The Essential Oil company made 750 masks.
“I just really wanted to help,” Bud said, “and it turned into this big deal where a lot of people were donating a lot of stuff and so we’re able to help other people out.”
Some families received more than one bin, depending on family size, said Bud, who sanitized all items, including the bins, once more just before they were given to families – for extra precaution.
“Now that we have an idea of how this works and the best way to go about it, I think maybe we’ll tidy up the bins a little bit more or just get certain supplies for certain areas on the Navajo Nation, depending on what they need,” Bud said. “My family has been really supportive for sure.
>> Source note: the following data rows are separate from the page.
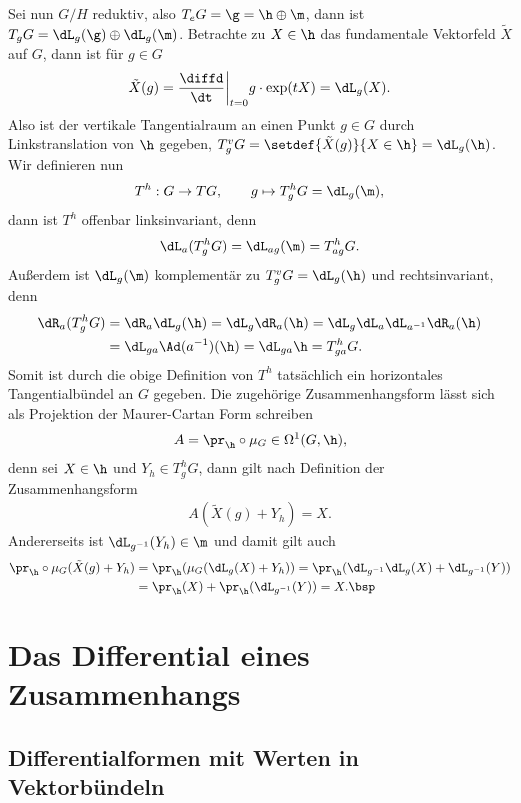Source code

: \documentclass[%
	paper=a5,%
	fleqn,%
	DIV=18,%
	BCOR=0mm,
	fontsize=11pt,
	titlepage=false,%
	bibliography=totoc,
	DIV=18,%
	twoside=true,
	pdftitle=Riemannsche Geometrie,
	pdfauthor=Uwe Semmelmann,
	numbers=noendperiod]%
	{scrbook}
\begin{document}
\begin{ex}
Sei nun $G/H$ reduktiv, also $T_eG = \g = \h\oplus \m$, dann ist $T_gG =
\dL_g(\g)\oplus \dL_g(\m)$.
Betrachte zu $X\in\h$ das fundamentale Vektorfeld $\tilde{X}$ auf $G$, dann ist
für $g\in G$
\begin{align*}
\tilde{X}(g) = \frac{\diffd}{\dt}\bigg|_{t=0} g\cdot \exp(tX)
= \dL_g(X).
\end{align*}
Also ist der vertikale Tangentialraum an einen Punkt $g\in G$ durch
Linkstranslation von $\h$ gegeben, $T^v_g G = \setdef{\tilde{X}(g)}{X\in \h} =
\dL_g(\h)$. Wir definieren nun
\begin{align*}
T^h : G\to TG,\qquad g\mapsto T_g^hG = \dL_g(\m), 
\end{align*}
dann ist $T^h$ offenbar linksinvariant, denn
\begin{align*}
\dL_a(T^h_gG) = \dL_{ag}(\m) = T_{ag}^hG.
\end{align*}
Außerdem ist $\dL_g(\m)$ komplementär zu $T_g^vG = \dL_g(\h)$ und
rechtsinvariant, denn
\begin{align*}
\dR_a(T_g^hG) &= \dR_a\dL_g(\h) = 
\dL_g\dR_a(\h) = 
\dL_g\dL_a \dL_{a^{-1}}\dR_a(\h)\\
&= \dL_{ga}\Ad(a^{-1})(\h)
=   \dL_{ga}\h = T_{ga}^h G.
\end{align*}
Somit ist durch die obige Definition von $T^h$ tatsächlich ein horizontales
Tangentialbündel an $G$ gegeben. Die zugehörige Zusammenhangsform lässt sich als
Projektion der Maurer-Cartan Form schreiben
\begin{align*}
A = \pr_{\h}\circ\mu_G \in\Omega^1(G,\h),
\end{align*} 
denn sei $X\in\h$ und $Y_h\in T_g^h G$, dann gilt nach Definition der
Zusammenhangsform
\begin{align*}
A(\tilde{X}(g) + Y_h) = X.
\end{align*}
Andererseits ist $\dL_{g^{-1}}(Y_h) \in \m$ und damit gilt auch
\begin{align*}
\pr_{\h}\circ \mu_G(\tilde{X}(g) + Y_h) &= 
\pr_{\h}(\mu_G(\dL_g(X)+Y_h))
= \pr_{\h}(\dL_{g^{-1}}\dL_g(X) + \dL_{g^{-1}}(Y))\\
&= \pr_{\h}(X) + \pr_{\h}(\dL_{g^{-1}}(Y))
= X.\bsp
\end{align*}
\end{ex}

\chapter{Das Differential eines Zusammenhangs}

\section{Differentialformen mit Werten in Vektorbündeln}
\end{document}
My parents in Blanding, my brother Tyler, a volunteer, Nate, and my brother Travis, who’s coordinating in the Shiprock area.”
Bud said he knows how hard life can be without running water and no connection to the electrical grid. And how hard it is not to be able to wash your hands or sanitize items.
“It can be a real problem, especially in the middle of a pandemic,” he said. “This COVID-19, it’s so contagious. I’ve been following the (virus cases) for the Navajo Nation. It wasn’t about money – it was about getting supplies down there.
“Both of my grandparents in Tonalea passed away, except my grandpa died in June, but his brother and sister, we were able to deliver packages to them,” he said. “But toward the end of their lives, they were struggling so hard to get water. They were old and frail.”
Wildcat Peak
The distinctive smell of pork ribs wafted in the air as Bruce Greymountain grilled meat outside his home near Wildcat Peak.
Greymountain, originally from Naatsis’áán, lost his job in Las Vegas in March due to coronavirus concerns.
Now that he’s back home, he’s preparing his cornfield for this year’s growing season. He also maintains livestock and helps his wife, Janice Betoney, around the house.
Janice on March 27 lost an uncle to the virus and two weeks later, she lost an aunt, also to the virus.
“It’s kind of hard,” Greymountain said as he watched Bud and his volunteers distribute black and yellow storage bins for the seven families in the area. “But we don’t go anywhere. We just stay here. We’re trying to obey the (self-isolation and stay-at-home) order and everything.”
Janice added, “We just stay inside.”
Bruce and Janice said they needed cleaning supplies, especially hand sanitizer, which they’ve looked for on each of their supply runs to town, during which they always wear a mask and latex gloves.
“It’s a big help, it’s a big help,” Bruce said. “That way, we don’t have to go out driving around looking for all this stuff.”
Bruce and Janice installed a no-visitor sign near Navajo Route 21 to protect families in the area.
“She tries to stop every visitor that goes up there (to her mother’s place),” Bruce said about Janice.
At each residence, Bud and his volunteers suited up in DuPont Tyvek 400 protective coveralls and masks to distribute the bins. This was to protect himself, his volunteers, and the families his team visited.
“I wanted to make sure that we delivered these safely because I didn’t want to take any chances with, one, my parents being there. I didn’t want them getting out of the car.
“And, two, for other people,” he said. “We’re going from family to family. We don’t want to pick something from one family and take it to another.”
Bud said he’s proud to be Diné and to be Diné strong.
“I want my people to succeed and be strong and to endure this pandemic,” he said. “And I want to help as much as I can. So, that’s what I’m doing.
“The ability I have up here with my nursing background, as well as being able to be part of this community up here in Utah has helped with resources,” he said. “So I’m just trying to pass that along down south (Diné Bikéyah).”
Bud and the volunteers have also delivered supplies and water to Chilchinbeto and Tuba City.
He added, “I want to thank the community of Utah and the donors, they are the ones who have made this possible.”